Nesse sentido, desde 08 de abril deste ano, está em vigor a Medida Provisória n. 948, que dispõe sobre o cancelamento de serviços, reservas e eventos dos setores de turismo e cultura em razão do estado de calamidade pública, na tentativa de minimizar os prejuízos dos consumidores, mas também dos fornecedores de serviços.
Em suma, a Medida Provisória prevê que, na hipótese de cancelamento de serviços, reservas e eventos, o fornecedor não está obrigado a reembolsar os valores pagos pelo consumidor de forma integral e em única parcela (tal como determina o Código de Defesa do Consumidor, mesmo que na hipótese de força maior), desde que assegure a remarcação, a disponibilização de crédito para uso ou o abatimento na compra de outro serviço, reserva ou evento, ou formalize outro acordo com o consumidor.
Somente na hipótese de não oferecimento das opções supramencionadas ou se a empresa e o consumidor não conseguirem chegar a um consenso, o fornecedor deverá reembolsar o valor despendido pelo consumidor, corrigido pelo índice Nacional de Preços ao Consumidor Amplo Especial (IPCA-E), no período de 12 (doze) meses, contados a partir do encerramento do estado de calamidade pública.
Evidentemente, naqueles casos em que as regras estabelecidas na MP não forem cumpridas ou que não houver um canal eficaz de contato com o fornecedor, ao consumidor não haverá alternativa senão recorrer ao Judiciário para reaver os seus direitos.
É importante destacar curiosa disposição da Medida Provisória acerca dos impactos da pandemia no setor. Conforme dispõe o art. 5º, eventuais cancelamentos ou adiamentos dos contratos de natureza consumerista regidos por esta Lei caracterizam hipótese de caso fortuito ou de força maior, e não são cabíveis reparação por danos morais, aplicação de multas ou imposição das penalidades previstas no art. 56 da Lei nº 8.078, de 11 de setembro de 1990, ressalvadas as situações previstas no § 7º do art. 2º e no § 1º do art. 4º desta Lei, desde que caracterizada má-fé do prestador de serviço ou da sociedade empresária. Assim sendo, na eventual hipótese de demanda judicial, os fornecedores, em regra, não poderão ser condenados ao pagamento de indenização por danos morais ou de outras sanções que comprometam ainda mais o seu caixa.

MATERIAL EXIBIDO
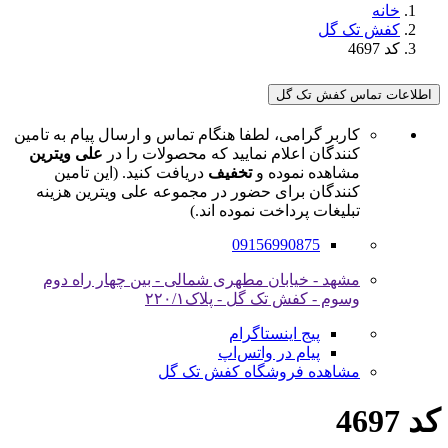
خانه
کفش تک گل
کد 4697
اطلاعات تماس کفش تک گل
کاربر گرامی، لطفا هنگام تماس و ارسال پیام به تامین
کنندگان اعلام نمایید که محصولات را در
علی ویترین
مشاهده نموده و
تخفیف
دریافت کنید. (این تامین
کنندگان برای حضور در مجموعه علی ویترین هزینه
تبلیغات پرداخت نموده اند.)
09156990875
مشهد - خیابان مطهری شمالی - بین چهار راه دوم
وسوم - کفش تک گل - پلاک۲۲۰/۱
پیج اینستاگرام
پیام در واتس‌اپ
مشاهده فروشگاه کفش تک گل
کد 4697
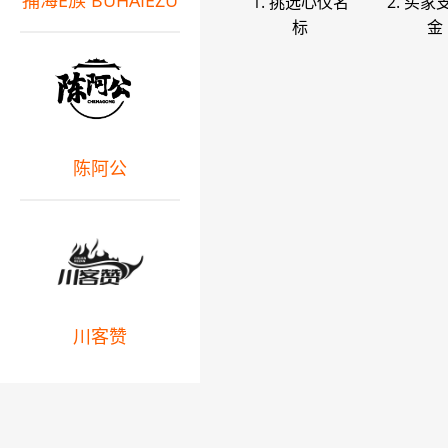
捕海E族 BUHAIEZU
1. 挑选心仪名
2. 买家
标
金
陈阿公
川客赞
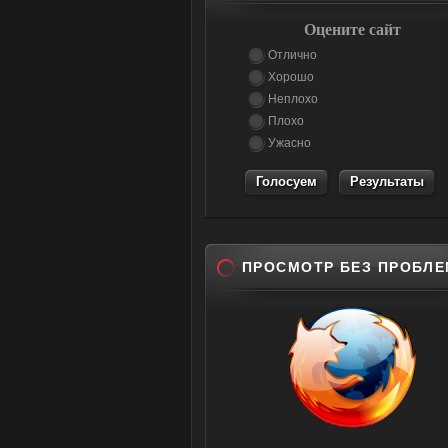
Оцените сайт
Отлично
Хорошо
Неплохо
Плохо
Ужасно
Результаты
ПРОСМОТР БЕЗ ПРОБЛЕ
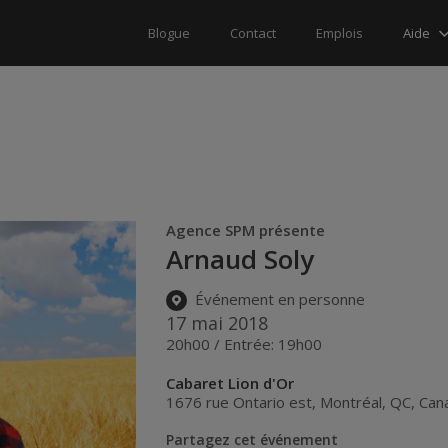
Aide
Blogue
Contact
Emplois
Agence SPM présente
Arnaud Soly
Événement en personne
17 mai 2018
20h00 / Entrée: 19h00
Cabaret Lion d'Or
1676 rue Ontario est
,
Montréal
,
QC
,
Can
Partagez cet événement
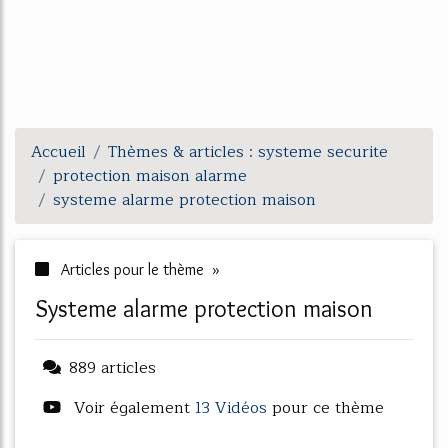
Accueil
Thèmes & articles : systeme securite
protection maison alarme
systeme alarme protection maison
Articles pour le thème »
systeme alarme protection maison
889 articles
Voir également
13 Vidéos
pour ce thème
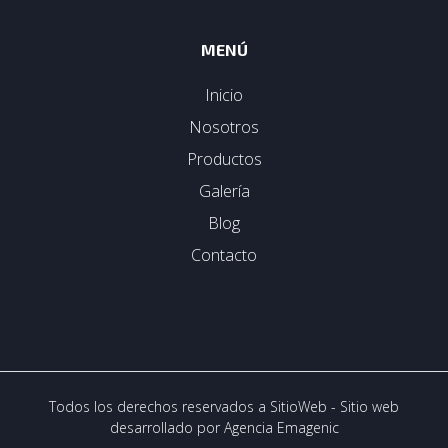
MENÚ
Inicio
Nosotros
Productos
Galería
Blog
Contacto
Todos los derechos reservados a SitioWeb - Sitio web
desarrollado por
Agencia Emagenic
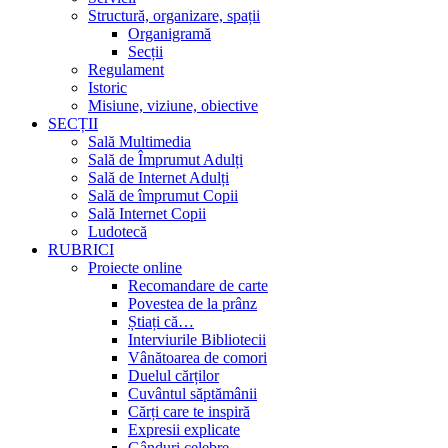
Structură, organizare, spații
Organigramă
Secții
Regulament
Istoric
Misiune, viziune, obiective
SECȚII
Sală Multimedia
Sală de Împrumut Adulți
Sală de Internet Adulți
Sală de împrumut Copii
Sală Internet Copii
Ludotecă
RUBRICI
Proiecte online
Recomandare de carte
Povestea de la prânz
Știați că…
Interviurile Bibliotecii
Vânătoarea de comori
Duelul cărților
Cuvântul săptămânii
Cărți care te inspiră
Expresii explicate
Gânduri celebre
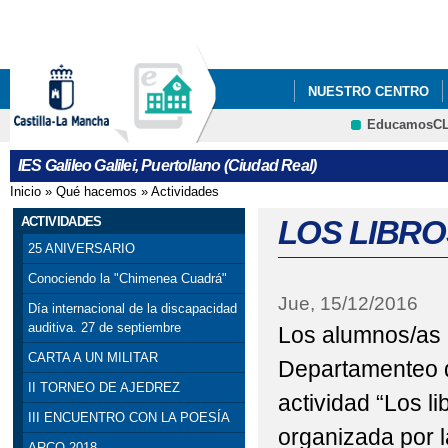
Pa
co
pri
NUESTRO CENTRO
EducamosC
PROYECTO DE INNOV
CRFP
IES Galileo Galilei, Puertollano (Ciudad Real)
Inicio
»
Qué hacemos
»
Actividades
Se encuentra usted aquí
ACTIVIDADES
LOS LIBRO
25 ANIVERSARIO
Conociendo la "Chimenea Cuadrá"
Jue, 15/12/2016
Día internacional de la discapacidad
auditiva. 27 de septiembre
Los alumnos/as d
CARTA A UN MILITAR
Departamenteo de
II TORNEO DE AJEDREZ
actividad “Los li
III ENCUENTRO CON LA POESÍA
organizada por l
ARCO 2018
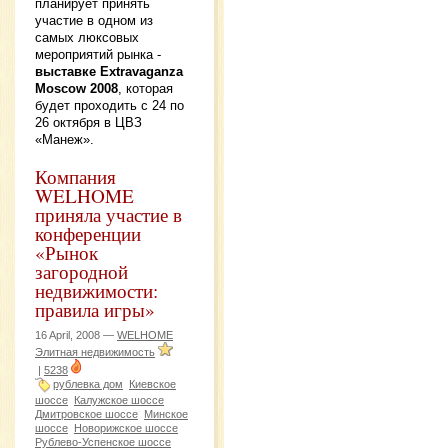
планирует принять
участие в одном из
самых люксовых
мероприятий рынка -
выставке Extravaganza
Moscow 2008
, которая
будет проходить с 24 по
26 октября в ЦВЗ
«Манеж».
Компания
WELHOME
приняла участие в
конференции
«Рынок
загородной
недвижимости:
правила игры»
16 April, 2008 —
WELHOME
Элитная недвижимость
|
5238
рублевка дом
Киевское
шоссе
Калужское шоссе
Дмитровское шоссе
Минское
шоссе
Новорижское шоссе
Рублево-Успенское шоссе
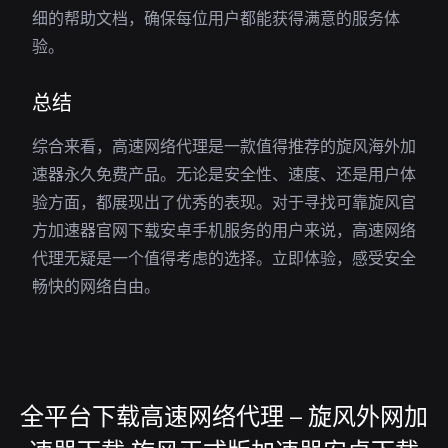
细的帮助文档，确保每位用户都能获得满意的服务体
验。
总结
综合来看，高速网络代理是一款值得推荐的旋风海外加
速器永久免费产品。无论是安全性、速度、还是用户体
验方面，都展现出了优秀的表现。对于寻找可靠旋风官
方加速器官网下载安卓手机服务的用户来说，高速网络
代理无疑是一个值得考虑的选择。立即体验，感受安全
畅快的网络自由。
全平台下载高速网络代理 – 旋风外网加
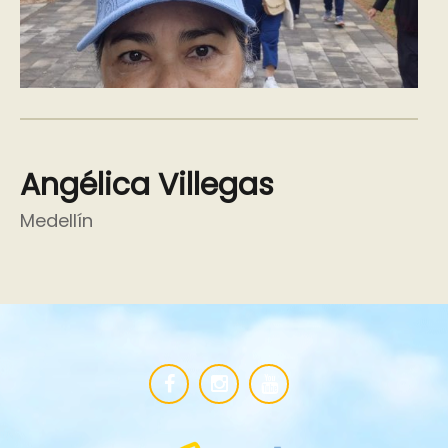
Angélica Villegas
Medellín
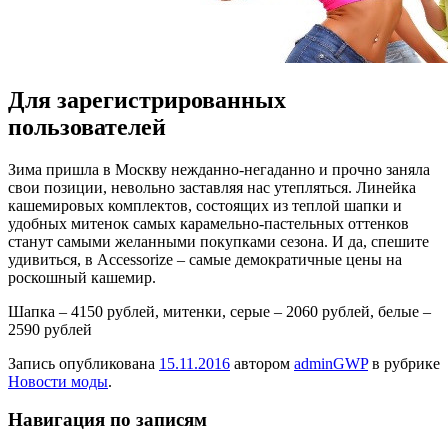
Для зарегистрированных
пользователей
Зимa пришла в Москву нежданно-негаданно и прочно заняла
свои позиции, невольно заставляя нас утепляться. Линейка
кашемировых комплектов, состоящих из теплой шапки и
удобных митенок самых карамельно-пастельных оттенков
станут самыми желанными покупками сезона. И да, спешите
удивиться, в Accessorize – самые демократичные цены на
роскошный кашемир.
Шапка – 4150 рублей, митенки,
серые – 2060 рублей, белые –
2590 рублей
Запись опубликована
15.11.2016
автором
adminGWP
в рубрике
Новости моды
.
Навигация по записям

O QUE FAZER 1
Redigite, do trecho sobre a Medida Provisória n. 948, a parte que começa pelas palavras que contêm "Em suma, a Medida" e termina em "de calamidade pública.".
O QUE FAZER 2
Passe para o inglês esta frase do trecho sobre a Medida Provisória n. 948: "Evidentemente, naqueles casos em que as regras estabelecidas na MP não forem cumpridas ou que não houver um canal eficaz de contato com o fornecedor, ao consumidor não haverá alternativa senão recorrer ao Judiciário para reaver os seus direitos."
O QUE FAZER 3
Segundo o trecho sobre a Medida Provisória n. 948, por que os fornecedores, em regra, não poderão ser condenados a pagar indenização por danos morais? Explique em uma a três frases.
Os itens não têm papel nenhum aqui.

ESPAÇO DA RESPOSTA 1
Em suma, a Medida Provisória prevê que, na hipótese de cancelamento de serviços, reservas e eventos, o fornecedor não está obrigado a reembolsar os valores pagos pelo consumidor de forma integral e em única parcela (tal como determina o Código de Defesa do Consumidor, mesmo que na hipótese de força maior), desde que assegure a remarcação, a disponibilização de crédito para uso ou o abatimento na compra de outro serviço, reserva ou evento, ou formalize outro acordo com o consumidor.
Somente na hipótese de não oferecimento das opções supramencionadas ou se a empresa e o consumidor não conseguirem chegar a um consenso, o fornecedor deverá reembolsar o valor despendido pelo consumidor, corrigido pelo índice Nacional de Preços ao Consumidor Amplo Especial (IPCA-E), no período de 12 (doze) meses, contados a partir do encerramento do estado de calamidade pública.

ESPAÇO DA RESPOSTA 2
Clearly, in those cases where the rules set out in the Provisional Measure are not followed or where there is no effective channel for contacting the supplier, the consumer will have no alternative but to go to the courts to recover their rights.

ESPAÇO DA RESPOSTA 3
O art. 5º da Medida Provisória trata os cancelamentos ou adiamentos desses contratos como caso fortuito ou de força maior. Por isso, não cabem reparação por danos morais, multas nem as penalidades do art. 56 da Lei nº 8.078. A exceção são as situações ressalvadas, desde que fique caracterizada má-fé do prestador de serviço ou da sociedade empresária.